▶ PROVIDED ENTRIES
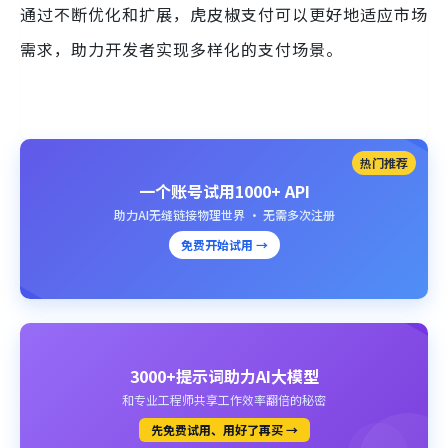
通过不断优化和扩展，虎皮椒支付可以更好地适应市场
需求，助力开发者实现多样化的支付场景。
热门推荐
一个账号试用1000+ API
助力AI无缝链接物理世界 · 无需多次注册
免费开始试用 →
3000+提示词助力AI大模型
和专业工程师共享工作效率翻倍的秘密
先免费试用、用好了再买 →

▶ WORK INSTRUCTION
Rewrite the text read from the records above as a numbered list with one line per item, omitting blank lines. Leave the pictures out of the answer.

▶ RESPONSE TO THE EXERCISE
1. 通过不断优化和扩展，虎皮椒支付可以更好地适应市场
2. 需求，助力开发者实现多样化的支付场景。
3. 热门推荐
4. 一个账号试用1000+ API
5. 助力AI无缝链接物理世界 · 无需多次注册
6. 免费开始试用 →
7. 3000+提示词助力AI大模型
8. 和专业工程师共享工作效率翻倍的秘密
9. 先免费试用、用好了再买 →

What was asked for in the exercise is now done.